- [EXERCISE TEXT]
Segment Open

Local and VCU

McDonnell leads GOP sweep of statewide races

Bob McDonnell led a Republican sweep of Virginia’s statewide races Tuesday, restoring the GOP to power after eight years out of the governor’s office.

The double-digit victories by McDonnell, Lt. Gov. Bill Bolling and Ken Cuccinelli, the party’s nominee for attorney general, reversed a recent string of defeats for Republicans, who lost races for the U.S. Senate in 2006 and 2008 and the presidential election in Virginia in 2008 for the first time in 44 years.

The coattails of the statewide candidates also resulted in net GOP gains in the House of Delegates of at least three seats and possibly as many as six.

Republicans also won the governor’s race in New Jersey, another rebuff to President Barack Obama and Gov. Timothy M. Kaine, the president’s hand-picked chairman of the Democratic National Committee.

Brief by the Richmond Times-Dispatch

Details surface on murder weapons in Farmville slayings

Two weapons, a ball-peen hammer and a wood-splitting maul, were used to bludgeon four people found dead inside a Longwood University professor’s home in September, a source close to the investigation confirmed Tuesday.

Also Tuesday, Richard Samuel Alden McCroskey III, 20, of Castro Valley, Calif., was served with indictments on six counts of capital murder in the bludgeoning deaths of Professor Debra S. Kelley, 53; her estranged husband, Mark Niederbrock, 50; their daughter, Emma Niederbrock, 16; and Melanie Wells, 18, Emma’s friend from Inwood, W.Va.

All four were discovered dead Sept. 18 in Kelley’s Farmville home.

Brief by the Richmond Times-Dispatch

Police impersonator case on hold Henrico County’s chief prosector agreed Wednesday morning to reconsider a case against a man found guilty in August of impersonating a police officer and attempted abduction.

Segment Closed

- [TASKS AND EXERCISES]
A. According to the news briefs, what two weapons were used in the Farmville slayings?
B. Echo the news briefs word for word, between "Bob McDonnell led" and "in 44 years.", inclusive.

- [SOURCE MATERIAL]

Segment Open

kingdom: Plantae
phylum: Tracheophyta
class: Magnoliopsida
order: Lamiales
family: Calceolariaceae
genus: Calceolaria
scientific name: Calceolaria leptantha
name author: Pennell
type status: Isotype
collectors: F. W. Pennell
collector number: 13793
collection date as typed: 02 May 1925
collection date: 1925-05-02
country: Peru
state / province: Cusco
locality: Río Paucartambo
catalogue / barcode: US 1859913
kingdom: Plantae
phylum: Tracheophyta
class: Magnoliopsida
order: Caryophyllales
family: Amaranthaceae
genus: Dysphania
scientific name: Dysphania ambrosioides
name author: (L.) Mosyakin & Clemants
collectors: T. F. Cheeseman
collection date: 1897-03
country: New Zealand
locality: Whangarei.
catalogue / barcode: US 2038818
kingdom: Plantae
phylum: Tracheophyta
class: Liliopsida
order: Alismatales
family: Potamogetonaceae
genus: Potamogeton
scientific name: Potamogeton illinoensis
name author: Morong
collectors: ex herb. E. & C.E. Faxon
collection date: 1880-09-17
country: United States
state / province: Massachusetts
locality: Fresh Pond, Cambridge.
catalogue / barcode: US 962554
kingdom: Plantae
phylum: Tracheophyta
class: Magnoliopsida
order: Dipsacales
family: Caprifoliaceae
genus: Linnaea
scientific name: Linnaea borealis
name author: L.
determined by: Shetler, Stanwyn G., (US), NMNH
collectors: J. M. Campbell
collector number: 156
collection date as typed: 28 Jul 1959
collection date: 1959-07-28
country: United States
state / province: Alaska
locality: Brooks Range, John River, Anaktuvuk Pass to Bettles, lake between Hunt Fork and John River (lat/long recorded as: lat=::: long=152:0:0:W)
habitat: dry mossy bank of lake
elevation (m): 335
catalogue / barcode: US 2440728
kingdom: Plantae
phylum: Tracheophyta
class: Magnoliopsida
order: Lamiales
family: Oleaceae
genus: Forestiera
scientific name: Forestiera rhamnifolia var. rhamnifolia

Segment Closed

- [RESULTS FOR THE EXERCISE]
A. A ball-peen hammer and a wood-splitting maul.

B.
Bob McDonnell led a Republican sweep of Virginia’s statewide races Tuesday, restoring the GOP to power after eight years out of the governor’s office.

The double-digit victories by McDonnell, Lt. Gov. Bill Bolling and Ken Cuccinelli, the party’s nominee for attorney general, reversed a recent string of defeats for Republicans, who lost races for the U.S. Senate in 2006 and 2008 and the presidential election in Virginia in 2008 for the first time in 44 years.